REPORT AND RECOMMENDATION
KAROLINE MEHALCHICK United States Magistrate Judge
On May 19, 2021, Plaintiff filed a Motion for Default Judgment, followed by a Motion to Strike on June 3, 2021. (Doc. 61; Doc. 64). These motions arise from Defendants' failure to serve Plaintiff with a brief in support of their Motion to Dismiss. (Doc. 61; Doc. 63; Doc. 64). Defendants filed their Motion to Dismiss on November 6, 2020, and filed their Brief in Support with the Court on November 24, 2020. (Doc. 53; Doc. 58). Defendants' counsel, however, failed to provide the Brief in Support to the Plaintiff. (Doc. 63, at 1). Having not received the Brief in Support, Plaintiff filed a Motion for Default Judgment on May 19, 2021, asserting that the Motion to Dismiss should be deemed withdrawn because no brief in support was filed, thus the Complaint was not responded to in a timely manner. (Doc. 62). In responding to this Motion for Default Judgment, Defendants' counsel realized that he had failed to provide Plaintiff with the Brief in Support of the Motion to Dismiss. (Doc. 62, at 1).
Plaintiff subsequently moved to strike Defendants' Brief in Support of the Motion to Dismiss, arguing that legal mail should not be opened outside his presence and that his failure to receive the Brief in Support demonstrates that the prison is withholding his legal mail. (Doc. 64; Doc. 65). However, Defendants' counsel indicates that the Brief in Support was never sent to the institution. (Doc. 63, at 1). As such, there is no evidence that Plaintiff's mail was opened outside his presence or withheld; it appears that the prison did not receive the Brief in Opposition. (Doc. 63, at 1).
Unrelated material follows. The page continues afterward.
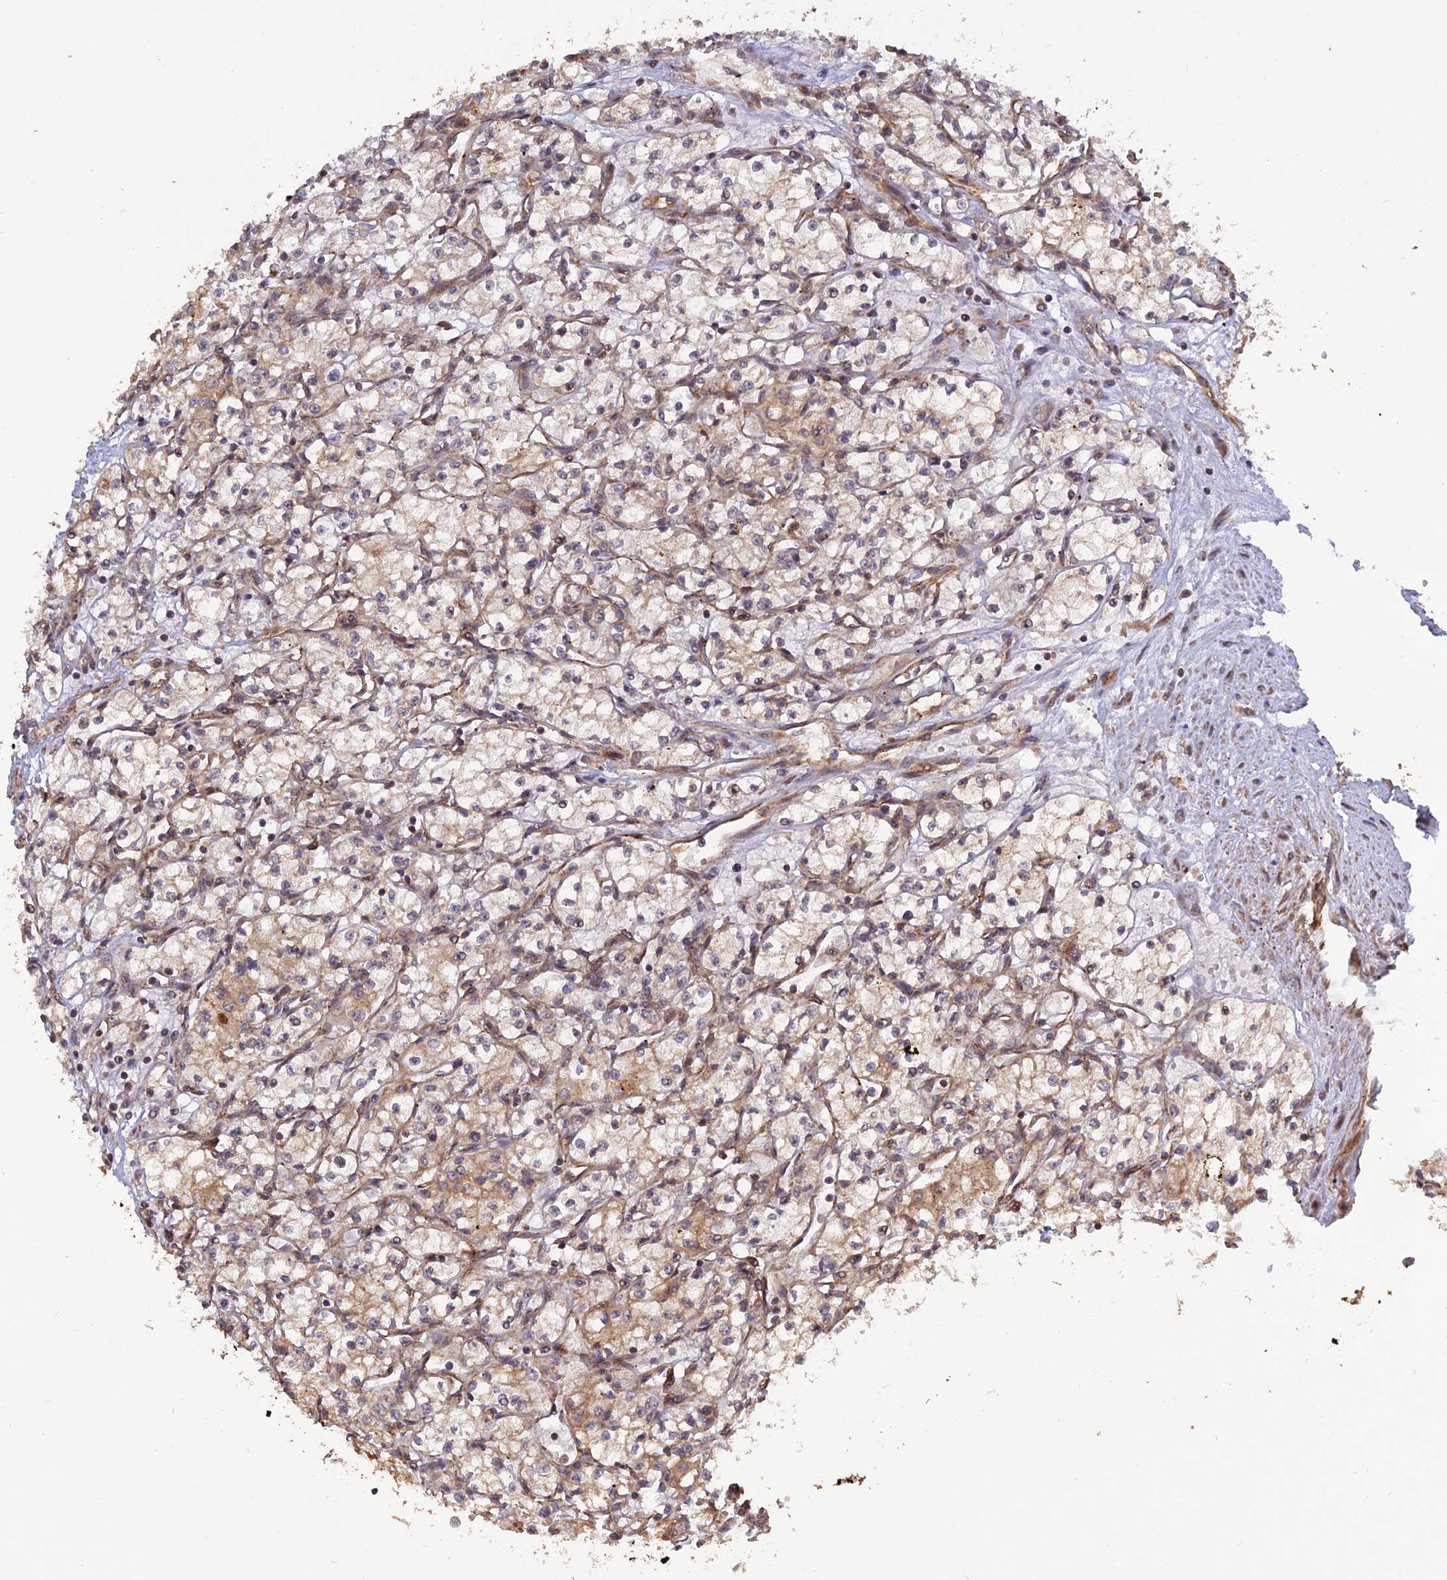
{"staining": {"intensity": "moderate", "quantity": "25%-75%", "location": "cytoplasmic/membranous"}, "tissue": "renal cancer", "cell_type": "Tumor cells", "image_type": "cancer", "snomed": [{"axis": "morphology", "description": "Adenocarcinoma, NOS"}, {"axis": "topography", "description": "Kidney"}], "caption": "A brown stain shows moderate cytoplasmic/membranous staining of a protein in human renal cancer (adenocarcinoma) tumor cells. Nuclei are stained in blue.", "gene": "CREBL2", "patient": {"sex": "male", "age": 59}}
Since Defendants filed a Brief in Support of the Motion to Dismiss with the Court and the Court accepted that brief, Defendants responded to the Complaint in some manner. (Doc. 58). As such, it is respectfully recommended that default judgment is not appropriate and the Motion to Dismiss and Brief in Support are effective. See Zuniga v. Murray, No. 3:06-CV-00252, 2007 WL 87663, at *2 (M.D. Pa. 2007) (“This is not a case where the defendants have not responded to the complaint in any manner. Default judgment is not warranted.”).
Moreover, under Federal law, a defendant may waive the right to reply to a lawsuit brought by a prisoner confined in any jail, prison, or other correctional facility when the lawsuit is brought under Federal law. 42 U.S.C. § 1997e(g)(1). “No relief shall be granted to the plaintiff unless a reply has been filed, ” which may be ordered by the court if the plaintiff has a reasonable opportunity to prevail on the merits. 42 U.S.C. § 1997e(g)(1)-(2). Though the Defendants did reply to Plaintiff's Complaint, a lack of reply would not entitle Plaintiff to default judgment. See 42 U.S.C. § 1997e(g)(1).
For the foregoing reasons, it is respectfully recommended that Plaintiff's Motions for Default Judgment and to Strike are DENIED. (Doc. 61; Doc. 64).
NOTICE
NOTICE IS HEREBY GIVEN that the undersigned has entered the foregoing Report and Recommendation dated June 15, 2021. Any party may obtain a review of the Report and Recommendation pursuant to Rule 72.3, which provides:
Any party may object to a magistrate judge's proposed findings, recommendations or report addressing a motion or matter described in 28 U.S.C. § 636(b)(1)(B) or making a recommendation for the disposition of a prisoner case or a habeas corpus petition within fourteen (14) days after being served with a copy thereof. Such party shall file with the clerk of court, and serve on the magistrate judge and all parties, written objections which shall specifically identify the portions of the proposed findings, recommendations or report to which objection is made and the basis for such objections. The briefing requirements set forth in Local Rule 72.2 shall apply. A judge shall make a de novo determination of those portions of the report or specified proposed findings or recommendations to which objection is made and may accept, reject, or modify, in whole or in part, the findings or recommendations made by the magistrate judge. The judge, however, need conduct a new hearing only in his or her discretion or where required by law, and may consider the record developed before the magistrate judge, making his or her own determination on the basis of that record. The judge may also receive further evidence, recall witnesses or recommit the matter to the magistrate judge with instructions.